Some excellent posts generated in this debate (and some amusing antics from
Tom and Jerry). I agree with both James _and_ Hugh. There's a dialectic
between the objectivity of the working class as producers of surplus value,
who, in the classic definition have nothing to sell but their labour power,
and the purely relational aspect of class as an abstraction.  As Hugh
srtongly alludes to and Chris points out more directly, none of us could
survive for very long without either a wage coming in or some sort of state
benefits. This picture becomes somewhat muddied however, if we put it into
the global perspective of imperialism: eg. the increasing numbers of people
retiring at an earlier age, living longer, and enjoying an income generated
by their pension funds. These funds extract surplus value from both their
fellow workers within the imperialist powers, but more particularly, from
investments exploiting the cheap labour elsewhere in the world. Are not
these former workers now living off the fat of the land, so to speak?
To pursue some of the points opened up by James, if capital is the
relationship between people as mediated by the relationship between things,
class only exists within this schemata in terms of the relationship between
those who own of the means to produce commodities and the tendency of those
who produce commodities to become commodities themselves.
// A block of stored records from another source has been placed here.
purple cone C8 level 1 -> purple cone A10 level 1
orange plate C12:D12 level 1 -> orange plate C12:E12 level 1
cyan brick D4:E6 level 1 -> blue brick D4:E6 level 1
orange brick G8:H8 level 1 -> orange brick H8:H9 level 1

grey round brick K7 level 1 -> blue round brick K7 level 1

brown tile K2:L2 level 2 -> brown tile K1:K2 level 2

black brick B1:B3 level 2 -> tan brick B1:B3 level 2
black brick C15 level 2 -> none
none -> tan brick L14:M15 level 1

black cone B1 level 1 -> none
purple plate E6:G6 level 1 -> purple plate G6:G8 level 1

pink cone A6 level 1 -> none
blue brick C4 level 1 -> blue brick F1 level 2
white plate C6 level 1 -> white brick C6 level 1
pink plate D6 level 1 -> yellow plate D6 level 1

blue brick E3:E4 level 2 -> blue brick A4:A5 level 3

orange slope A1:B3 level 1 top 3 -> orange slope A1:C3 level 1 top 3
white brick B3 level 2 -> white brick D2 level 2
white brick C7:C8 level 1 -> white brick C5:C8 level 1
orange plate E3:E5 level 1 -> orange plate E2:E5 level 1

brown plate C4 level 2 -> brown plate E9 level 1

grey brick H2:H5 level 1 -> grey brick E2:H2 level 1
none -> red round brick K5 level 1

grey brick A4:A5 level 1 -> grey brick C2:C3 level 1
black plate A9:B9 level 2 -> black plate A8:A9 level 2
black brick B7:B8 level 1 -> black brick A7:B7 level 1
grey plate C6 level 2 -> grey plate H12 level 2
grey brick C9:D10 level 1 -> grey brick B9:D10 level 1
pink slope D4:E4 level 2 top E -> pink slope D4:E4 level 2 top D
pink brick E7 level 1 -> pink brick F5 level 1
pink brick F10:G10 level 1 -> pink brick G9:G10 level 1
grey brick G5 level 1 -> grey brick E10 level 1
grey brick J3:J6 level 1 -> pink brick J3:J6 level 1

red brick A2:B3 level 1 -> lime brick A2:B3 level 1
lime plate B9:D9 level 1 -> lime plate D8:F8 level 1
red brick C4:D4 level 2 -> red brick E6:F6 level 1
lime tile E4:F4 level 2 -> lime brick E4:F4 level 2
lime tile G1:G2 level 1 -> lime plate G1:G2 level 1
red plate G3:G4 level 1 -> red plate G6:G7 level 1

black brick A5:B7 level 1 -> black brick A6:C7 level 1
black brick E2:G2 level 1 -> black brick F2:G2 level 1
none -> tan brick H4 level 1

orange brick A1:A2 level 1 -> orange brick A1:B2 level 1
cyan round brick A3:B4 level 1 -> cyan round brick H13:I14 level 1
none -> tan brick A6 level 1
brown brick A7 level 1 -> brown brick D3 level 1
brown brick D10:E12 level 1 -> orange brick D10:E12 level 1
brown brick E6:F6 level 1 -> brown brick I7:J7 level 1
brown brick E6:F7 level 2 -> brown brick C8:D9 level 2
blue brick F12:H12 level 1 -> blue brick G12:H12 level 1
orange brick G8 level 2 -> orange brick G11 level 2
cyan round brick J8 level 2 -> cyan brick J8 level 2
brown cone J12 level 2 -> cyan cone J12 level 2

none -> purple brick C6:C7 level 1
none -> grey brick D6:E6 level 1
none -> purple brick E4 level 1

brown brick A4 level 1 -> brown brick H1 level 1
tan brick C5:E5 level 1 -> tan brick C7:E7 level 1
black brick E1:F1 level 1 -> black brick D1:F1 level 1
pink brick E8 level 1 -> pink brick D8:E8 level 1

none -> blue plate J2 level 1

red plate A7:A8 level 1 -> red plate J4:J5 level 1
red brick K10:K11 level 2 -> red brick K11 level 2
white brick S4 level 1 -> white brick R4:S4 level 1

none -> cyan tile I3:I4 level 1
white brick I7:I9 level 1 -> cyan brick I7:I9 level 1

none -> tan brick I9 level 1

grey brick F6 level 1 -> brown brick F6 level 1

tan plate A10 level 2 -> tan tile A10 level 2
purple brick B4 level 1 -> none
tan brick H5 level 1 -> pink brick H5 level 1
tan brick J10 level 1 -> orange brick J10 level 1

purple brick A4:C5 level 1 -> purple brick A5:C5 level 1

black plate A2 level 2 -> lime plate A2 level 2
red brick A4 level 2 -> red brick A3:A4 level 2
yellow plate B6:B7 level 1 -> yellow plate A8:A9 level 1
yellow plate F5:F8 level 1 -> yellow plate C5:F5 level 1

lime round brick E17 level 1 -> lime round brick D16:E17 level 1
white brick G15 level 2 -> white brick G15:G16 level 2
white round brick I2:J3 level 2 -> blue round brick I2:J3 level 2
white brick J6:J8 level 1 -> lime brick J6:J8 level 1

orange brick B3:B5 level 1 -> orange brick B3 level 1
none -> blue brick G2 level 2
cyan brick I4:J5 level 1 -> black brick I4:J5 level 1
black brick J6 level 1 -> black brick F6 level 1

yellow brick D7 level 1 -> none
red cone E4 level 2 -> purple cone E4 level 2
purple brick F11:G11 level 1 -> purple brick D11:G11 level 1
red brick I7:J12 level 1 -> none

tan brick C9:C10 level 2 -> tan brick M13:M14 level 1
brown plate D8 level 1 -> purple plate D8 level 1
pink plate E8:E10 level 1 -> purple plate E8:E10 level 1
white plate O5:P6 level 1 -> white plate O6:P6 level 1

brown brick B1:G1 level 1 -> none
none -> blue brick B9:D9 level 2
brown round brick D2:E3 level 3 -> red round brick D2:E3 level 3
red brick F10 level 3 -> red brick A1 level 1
A 'thingyness'
thus pervades the relationship in all its forms, turning people into things
whose raison d'etre is to produce things for exchange and whose social
relations are thus mediated by things. The working class can in one sense
be seen as a thing in itself as a reified sociality, although we should
never forget the historically contingent nature of this reification. This
is to suggest that the working class is created as an objectification of
capitalist relations, whereas James suggests that the working class is
_also_ a subject that creates itself. Thus a shift arises between the class
in itself and for itself- as fully conscious of its own historic mission as
the subject and object of history etc.
Now given the mischief that pomo theorists have made with the individual
subject, how can a mass of people become a subject?
Or put another way, can we still uphold this Lukacsian ideal?
(And can you back up your claim that he was a Stalinist Butcher, Hugh? From
what I know of his actions, he ordered the shooting of 4 deserters during
the aborted Hungarian revolution and was one hell of a sexist, but
Stalinist Butcher- surely this is the claim of an anarchist booby?)